The number of accident-free drivers who paid more than normal had exceeded 30,000 every year, including 39,000 (premium: 1.87517 billion won) in 2002, 34,000 (1.72390 billion won) in 2003, and 39,000 (1.38216 billion won) in 2004, but showed a decreasing trend last year.

The insurance industry analyzed that, “Amongst accident-free drivers last year, the number of those who had to extend their insurance terms or wanted to change their insurance firms seemed less than before.”

However, it is reported that there are some possibilities that accident-free drivers can be disadvantaged, in that insurance firms still have their own internal principle to avoid accident-free drivers.

Poor Service-

Insurance premium discount rates are set according to accident-free terms: 10 percent for one year, 20 percent for two years, 30 percent for three years, 40 percent for four years, 50 percent for five years, 55 percent for six years, and 60 percent for seven years.

As a whole, insurance firms are reluctant to insure those whose discount rates are 40 percent or higher with over four-year accident-free terms.

Current laws provide that insurance firms cannot decline requests for renewal of insurance policies, but can reject those who want to move from other insurance firms.

Insurance firms encourage accident-free drivers to take coinsurance on the pretext of complicated qualifications, including car age, driver age, and car type, as well as long accident-free terms.

Accident-free drivers sometimes experience troubles caused by poor service from insurance firms.

Mr. Hwang (48, from Nam-gu, Busan), who took coinsurance, could not renew the insurance since he had not been informed of the policy expiry date by the insurance firm. Accordingly, he had a traffic accident without insurance and had to pay millions of won in compensation.

Unfavorable to Insurance Firms As Well-

Insurance firms explain that they cannot help but be careful in choosing clients due to the excessive loss rates (ratio of insurance claim to premium).
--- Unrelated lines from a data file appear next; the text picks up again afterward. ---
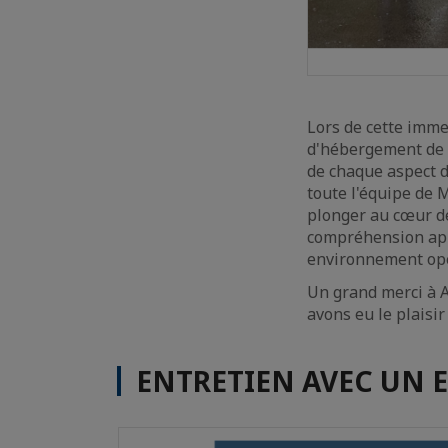
Lors de cette imme
d'hébergement de p
de chaque aspect 
toute l'équipe de 
plonger au cœur de
compréhension app
environnement opé
Un grand merci à A
avons eu le plaisir
ENTRETIEN AVEC UN 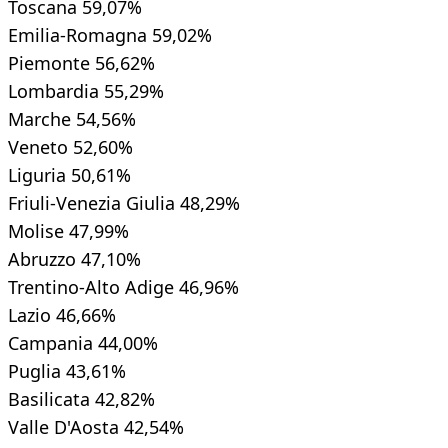
Toscana 59,07%
Emilia-Romagna 59,02%
Piemonte 56,62%
Lombardia 55,29%
Marche 54,56%
Veneto 52,60%
Liguria 50,61%
Friuli-Venezia Giulia 48,29%
Molise 47,99%
Abruzzo 47,10%
Trentino-Alto Adige 46,96%
Lazio 46,66%
Campania 44,00%
Puglia 43,61%
Basilicata 42,82%
Valle D'Aosta 42,54%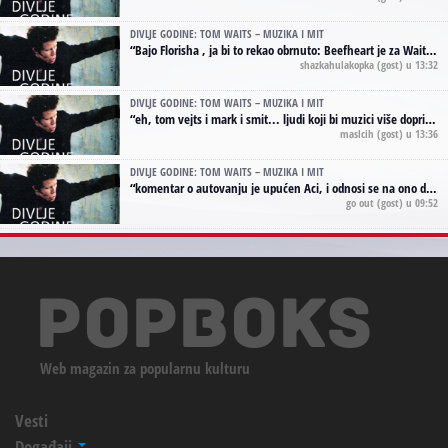
DIVLJE GODINE: TOM WAITS – MUZIKA I MIT
“
Bajo Florisha , ja bi to rekao obrnuto: Beefheart je za Waitsa, isto sto i Hendrix za Lenny Kravitza
shazkahulakopka
(gost) u 13:32
DIVLJE GODINE: TOM WAITS – MUZIKA I MIT
“
eh, tom vejts i mark i smit... ljudi koji bi muzici više doprineli da su radili kao vozači tramvaja u gsp-u.
maslcih
(gost) u 13:36
DIVLJE GODINE: TOM WAITS – MUZIKA I MIT
“
komentar o autovanju je upućen Aci, i odnosi se na ono drugo autovanje...'senzualnost Waitsa' ;)
go out
(gost) u 09:52
Web magazin za popularnu kulturu
Vesti
Događaji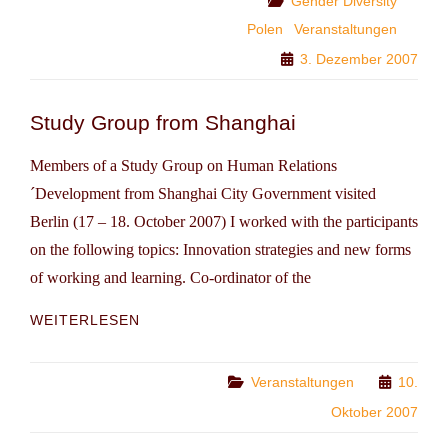
Gender Diversity
UND
Polen
Veranstaltungen
DIVERSITY
3. Dezember 2007
Study Group from Shanghai
Members of a Study Group on Human Relations
´Development from Shanghai City Government visited
Berlin (17 – 18. October 2007) I worked with the participants
on the following topics: Innovation strategies and new forms
of working and learning. Co-ordinator of the
STUDY
WEITERLESEN
GROUP
FROM
SHANGHAI
Categories
Veranstaltungen
10.
Oktober 2007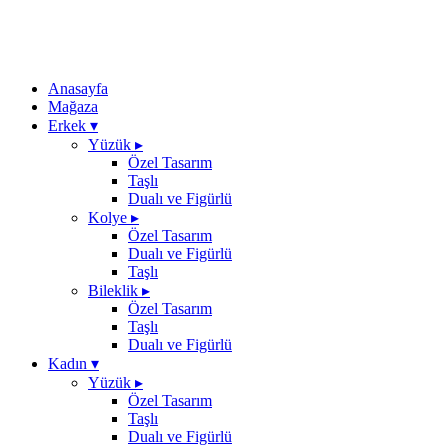
Anasayfa
Mağaza
Erkek
▾
Yüzük
▸
Özel Tasarım
Taşlı
Dualı ve Figürlü
Kolye
▸
Özel Tasarım
Dualı ve Figürlü
Taşlı
Bileklik
▸
Özel Tasarım
Taşlı
Dualı ve Figürlü
Kadın
▾
Yüzük
▸
Özel Tasarım
Taşlı
Dualı ve Figürlü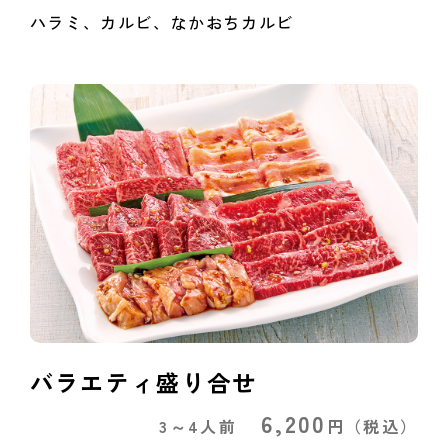
ハラミ、カルビ、なかおちカルビ
バラエティ盛り合せ
6,200
3～4人前
円
（税込）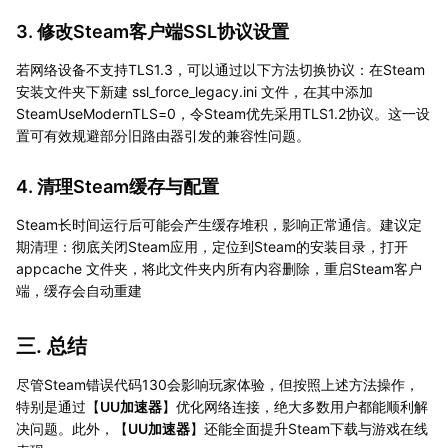
3. 修改Steam客户端SSL协议设置
若网络设备不支持TLS1.3，可以通过以下方法切换协议：在Steam
安装文件夹下新建 ssl_force_legacy.ini 文件，在其中添加
SteamUseModernTLS=0，令Steam优先采用TLS1.2协议。这一设
置可有效规避部分旧路由器引发的兼容性问题。
4. 清理Steam缓存与配置
Steam长时间运行后可能会产生缓存堆积，影响正常通信。建议定
期清理：彻底关闭Steam应用，定位到Steam的安装目录，打开
appcache 文件夹，将此文件夹内所有内容删除，重启Steam客户
端，缓存会自动重建
三. 总结
尽管Steam错误代码130会影响玩家体验，但按照上述方法操作，
特别是通过【
UU加速器
】优化网络连接，绝大多数用户都能顺利解
决问题。此外，【
UU加速器
】还能全面提升Steam下载与游戏在线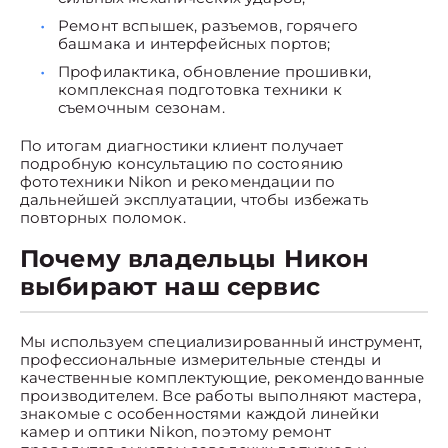
Ремонт вспышек, разъемов, горячего
башмака и интерфейсных портов;
Профилактика, обновление прошивки,
комплексная подготовка техники к
съемочным сезонам.
По итогам диагностики клиент получает
подробную консультацию по состоянию
фототехники Nikon и рекомендации по
дальнейшей эксплуатации, чтобы избежать
повторных поломок.
Почему владельцы Никон
выбирают наш сервис
Мы используем специализированный инструмент,
профессиональные измерительные стенды и
качественные комплектующие, рекомендованные
производителем. Все работы выполняют мастера,
знакомые с особенностями каждой линейки
камер и оптики Nikon, поэтому ремонт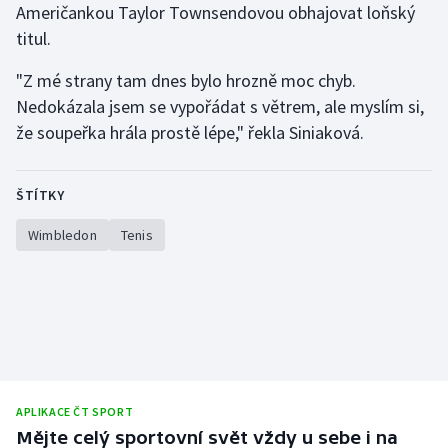
Američankou Taylor Townsendovou obhajovat loňský
titul.
"Z mé strany tam dnes bylo hrozně moc chyb.
Nedokázala jsem se vypořádat s větrem, ale myslím si,
že soupeřka hrála prostě lépe," řekla Siniaková.
ŠTÍTKY
Wimbledon
Tenis
APLIKACE ČT SPORT
Mějte celý sportovní svět vždy u sebe i na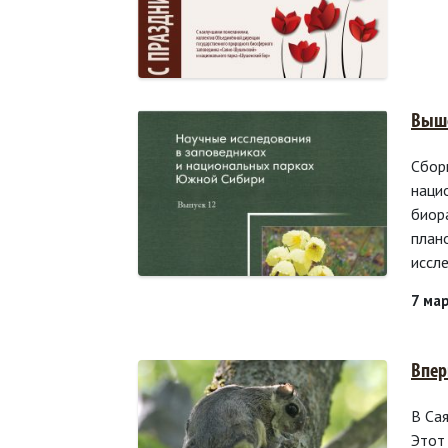
Выше
Сбор
наци
биор
план
иссл
7 ма
Впер
В Са
Этот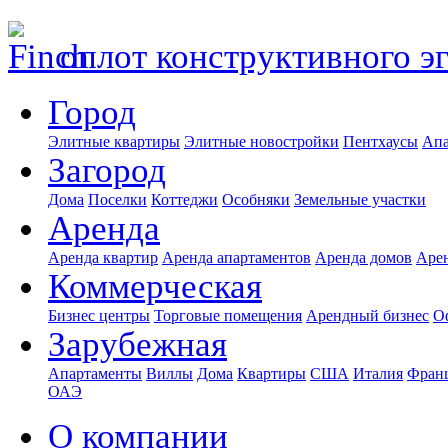
оплот конструктивного э
Город
Элитные квартиры
Элитные новостройки
Пентхаусы
Апа
Загород
Дома
Поселки
Коттеджи
Особняки
Земельные участки
Аренда
Аренда квартир
Аренда апартаментов
Аренда домов
Аре
Коммерческая
Бизнес центры
Торговые помещения
Арендный бизнес
О
Зарубежная
Апартаменты
Виллы
Дома
Квартиры
США
Италия
Фран
ОАЭ
О компании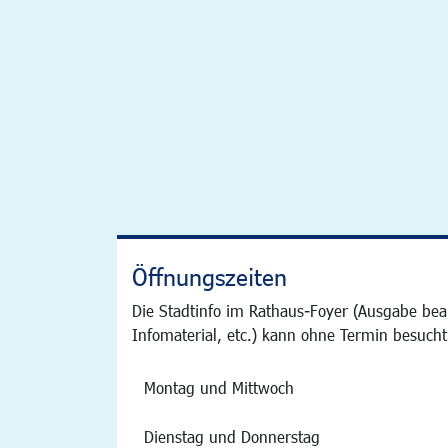
Öffnungszeiten
Die Stadtinfo im Rathaus-Foyer (Ausgabe bea
Infomaterial, etc.) kann ohne Termin besucht
Montag und Mittwoch
Dienstag und Donnerstag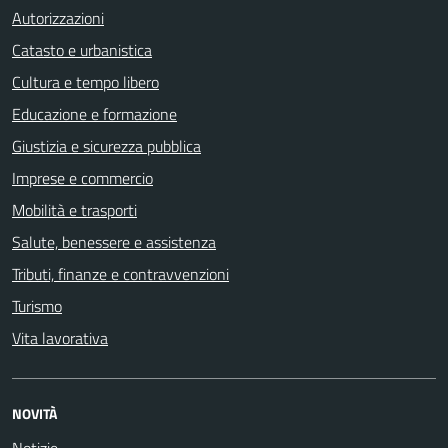
Autorizzazioni
Catasto e urbanistica
Cultura e tempo libero
Educazione e formazione
Giustizia e sicurezza pubblica
Imprese e commercio
Mobilità e trasporti
Salute, benessere e assistenza
Tributi, finanze e contravvenzioni
Turismo
Vita lavorativa
NOVITÀ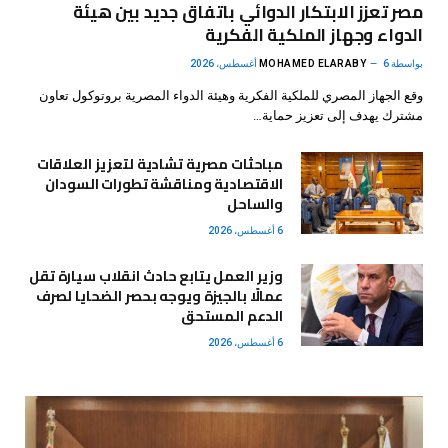
مصر تعزز الابتكار الدوائي باتفاق جديد بين هيئة
الدواء وجهاز الملكية الفكرية
بواسطة
6 أغسطس، 2026
MOHAMED ELARABY
وقع الجهاز المصري للملكية الفكرية وهيئة الدواء المصرية بروتوكول تعاون
مشترك يهدف إلى تعزيز حماية…
مباحثات مصرية تشادية لتعزيز العلاقات
الاقتصادية ومناقشة تطورات السودان
والساحل
6 أغسطس، 2026
وزير العمل يتابع حادث انقلاب سيارة تقل
عمالًا بالجيزة ويوجه بحصر الضحايا لصرف
الدعم المستحق
6 أغسطس، 2026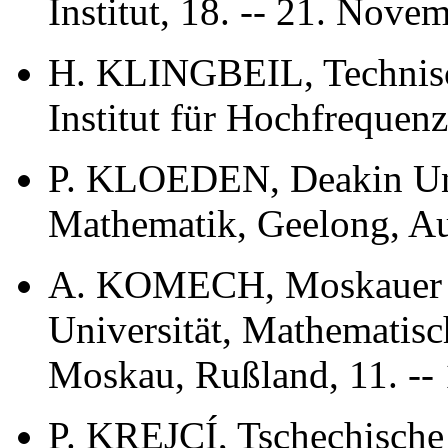
Institut, 18. -- 21. Novem
H. KLINGBEIL, Technisc
Institut für Hochfrequen
P. KLOEDEN, Deakin Uni
Mathematik, Geelong, Aus
A. KOMECH, Moskauer S
Universität, Mathematisc
Moskau, Rußland, 11. --
P. KREJCÍ, Tschechische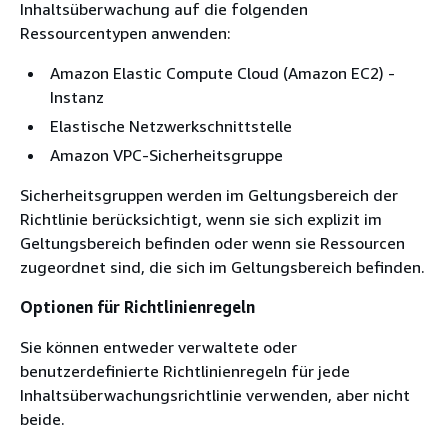
Inhaltsüberwachung auf die folgenden
Ressourcentypen anwenden:
Amazon Elastic Compute Cloud (Amazon EC2) -
Instanz
Elastische Netzwerkschnittstelle
Amazon VPC-Sicherheitsgruppe
Sicherheitsgruppen werden im Geltungsbereich der
Richtlinie berücksichtigt, wenn sie sich explizit im
Geltungsbereich befinden oder wenn sie Ressourcen
zugeordnet sind, die sich im Geltungsbereich befinden.
Optionen für Richtlinienregeln
Sie können entweder verwaltete oder
benutzerdefinierte Richtlinienregeln für jede
Inhaltsüberwachungsrichtlinie verwenden, aber nicht
beide.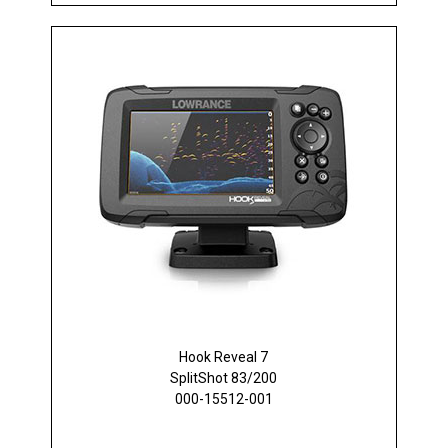
Hook Reveal 7
SplitShot 83/200
000-15512-001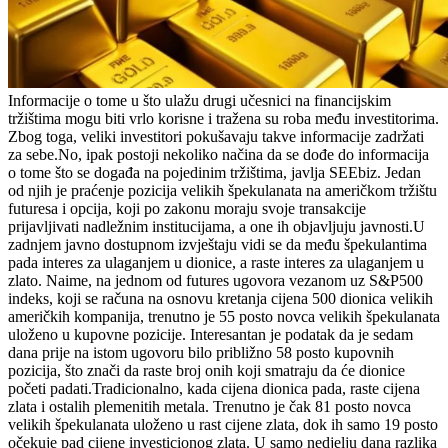
Informacije o tome u što ulažu drugi učesnici na financijskim
tržištima mogu biti vrlo korisne i tražena su roba među investitorima.
Zbog toga, veliki investitori pokušavaju takve informacije zadržati
za sebe.No, ipak postoji nekoliko načina da se dođe do informacija
o tome što se događa na pojedinim tržištima, javlja SEEbiz. Jedan
od njih je praćenje pozicija velikih špekulanata na američkom tržištu
futuresa i opcija, koji po zakonu moraju svoje transakcije
prijavljivati nadležnim institucijama, a one ih objavljuju javnosti.U
zadnjem javno dostupnom izvještaju vidi se da među špekulantima
pada interes za ulaganjem u dionice, a raste interes za ulaganjem u
zlato. Naime, na jednom od futures ugovora vezanom uz S&P500
indeks, koji se računa na osnovu kretanja cijena 500 dionica velikih
američkih kompanija, trenutno je 55 posto novca velikih špekulanata
uloženo u kupovne pozicije. Interesantan je podatak da je sedam
dana prije na istom ugovoru bilo približno 58 posto kupovnih
pozicija, što znači da raste broj onih koji smatraju da će dionice
početi padati.Tradicionalno, kada cijena dionica pada, raste cijena
zlata i ostalih plemenitih metala. Trenutno je čak 81 posto novca
velikih špekulanata uloženo u rast cijene zlata, dok ih samo 19 posto
očekuje pad cijene investicionog zlata. U samo nedjelju dana razlika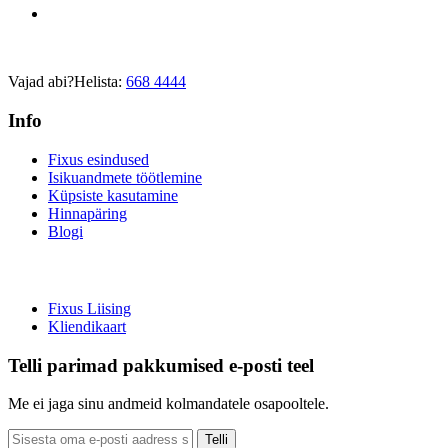
Vajad abi?
Helista:
668 4444
Info
Fixus esindused
Isikuandmete töötlemine
Küpsiste kasutamine
Hinnapäring
Blogi
Fixus Liising
Kliendikaart
Telli parimad pakkumised e-posti teel
Me ei jaga sinu andmeid kolmandatele osapooltele.
Telli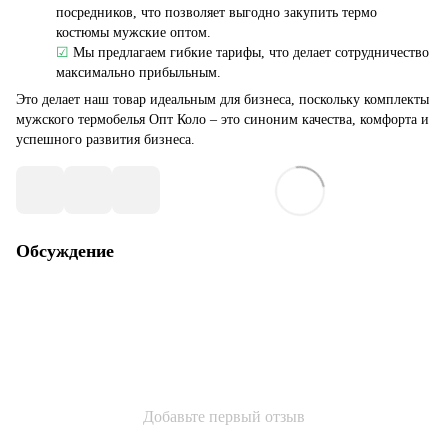
посредников, что позволяет выгодно закупить термо
костюмы мужские оптом.
☑
Мы предлагаем гибкие тарифы, что делает сотрудничество
максимально прибыльным.
Это делает наш товар идеальным для бизнеса, поскольку комплекты
мужского термобелья Опт Коло – это синоним качества, комфорта и
успешного развития бизнеса.
Обсуждение
Добавьте первый отзыв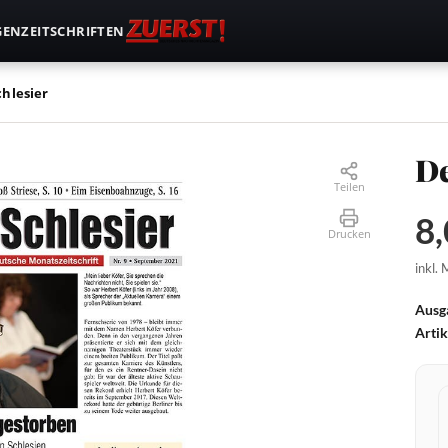
GEN
ZEITSCHRIFTEN
chlesier
De
Teilen
8,
Drucken
inkl.
Ausg
Arti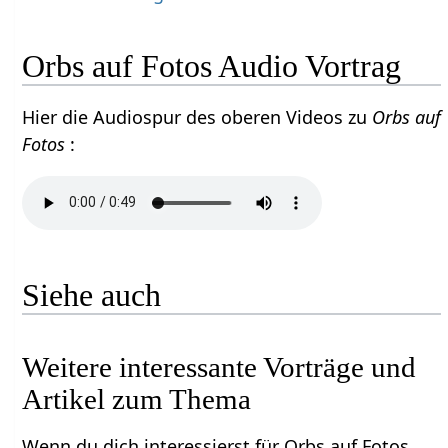
Orbs auf Fotos Audio Vortrag
Hier die Audiospur des oberen Videos zu
Orbs auf
Fotos
:
Siehe auch
Weitere interessante Vorträge und
Artikel zum Thema
Wenn du dich interessierst für Orbs auf Fotos,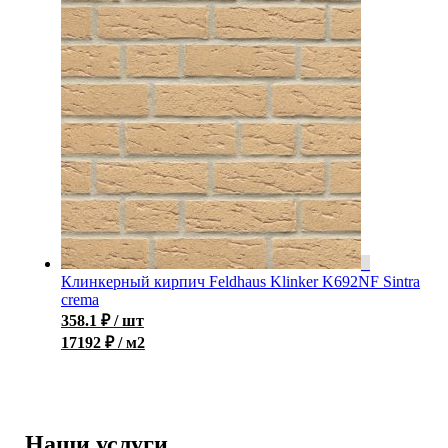
Клинкерный кирпич Feldhaus Klinker K692NF Sintra
crema
358.1
₽
/ шт
17192 ₽ / м2
Наши услуги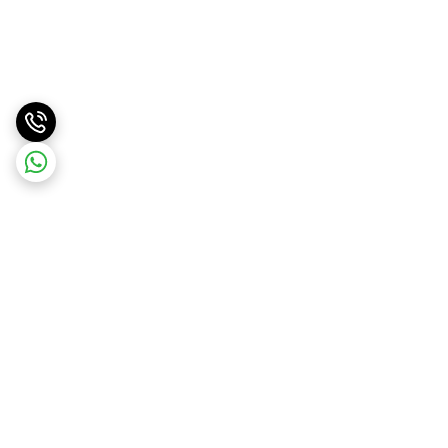
برگشت به بالا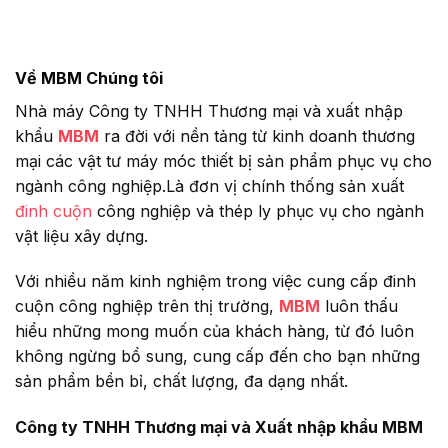
Về MBM Chúng tôi
Nhà máy Công ty TNHH Thương mại và xuất nhập
khẩu
MBM
ra đời với nền tảng từ kinh doanh thương
mại các vật tư máy móc thiết bị sản phẩm phục vụ cho
ngành công nghiệp.Là đơn vị chính thống sản xuất
đinh cuộn
công nghiệp và thép ly phục vụ cho ngành
vật liệu xây dựng.
Với nhiều năm kinh nghiệm trong việc cung cấp đinh
cuộn công nghiệp trên thị trường,
MBM
luôn thấu
hiểu những mong muốn của khách hàng, từ đó luôn
không ngừng bổ sung, cung cấp đến cho bạn những
sản phẩm bền bỉ, chất lượng, đa dạng nhất.
Công ty TNHH Thương mại và Xuất nhập khẩu MBM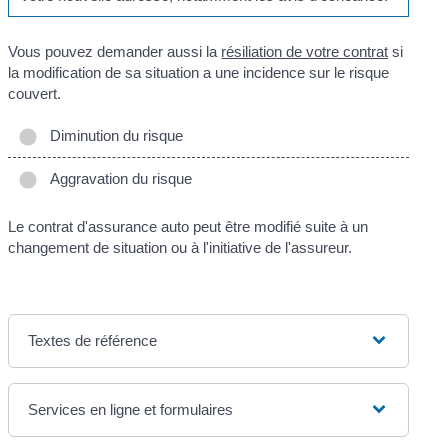
Vous pouvez demander aussi la
résiliation de votre contrat
si
la modification de sa situation a une incidence sur le risque
couvert.
Diminution du risque
Aggravation du risque
Le contrat d'assurance auto peut être modifié suite à un
changement de situation ou à l'initiative de l'assureur.
Textes de référence
Services en ligne et formulaires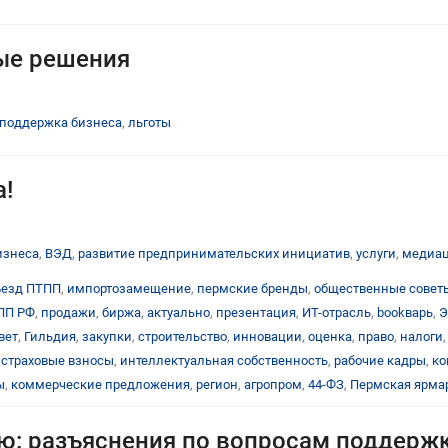
ые решения
поддержка бизнеса
,
льготы
!
изнеса
,
ВЭД
,
развитие предпринимательских инициатив
,
услуги
,
медиа
ъезд ПТПП
,
импортозамещение
,
пермские бренды
,
общественные совет
ПП РФ
,
продажи
,
биржа
,
актуально
,
презентация
,
ИТ-отрасль
,
bookварь
,
Э
вет
,
Гильдия
,
закупки
,
строительство
,
инновации
,
оценка
,
право
,
налоги
,
страховые взносы
,
интеллектуальная собственность
,
рабочие кадры
,
ко
ы
,
коммерческие предложения
,
регион
,
агропром
,
44-ФЗ
,
Пермская ярма
: разъяснения по вопросам поддержки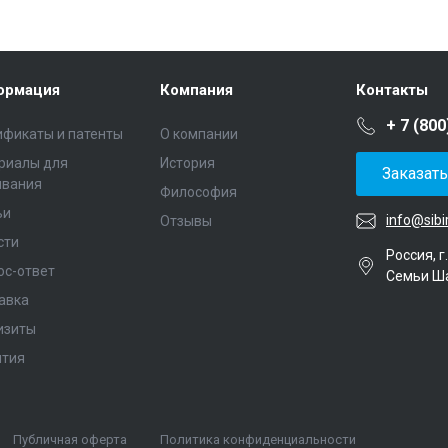
ормация
Компания
Контакты
+ 7 (800
ификаты и патенты
О компании
риалы для
История
Заказат
ивания
Философия
ьи
info@sibi
Отзывы
сти
Россия, г
ос-ответ
Семьи Ш
авка
изиты
нтия
Публичная оферта
Политика конфиденциальности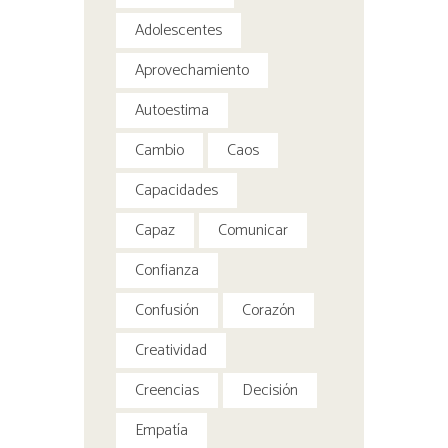
Adolescentes
Aprovechamiento
Autoestima
Cambio
Caos
Capacidades
Capaz
Comunicar
Confianza
Confusión
Corazón
Creatividad
Creencias
Decisión
Empatía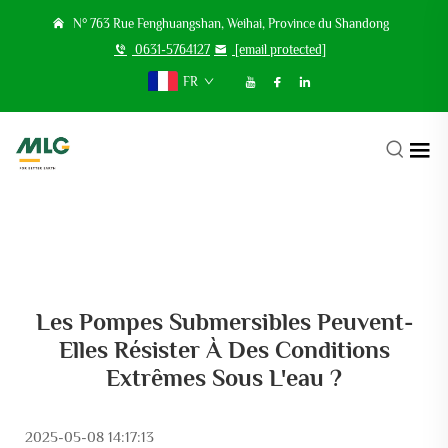
N° 763 Rue Fenghuangshan, Weihai, Province du Shandong
0631-5764127
[email protected]
FR
Les Pompes Submersibles Peuvent-
Elles Résister À Des Conditions
Extrêmes Sous L'eau ?
2025-05-08 14:17:13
Recently, the average loss rate of insurance firms increased up to around 80 percent. The insurance industry insists that reasonable loss rate be about 73 percent.

Accordingly, Shindongah Fire & Marine Insurance Co is planning to raise automobile insurance premiums for new applicants by two percent on average from next month; Green Fire & Marine Insurance Co 1.7 percent.

Moon Hyuk, executive chief officer of Insurance Consumer Committee, said, “It doesn’t make sense that insurance premiums rise despite no accidents. The system of automobile insurance should be revised for insurance premium to be linked to one’s lifelong accident rate.”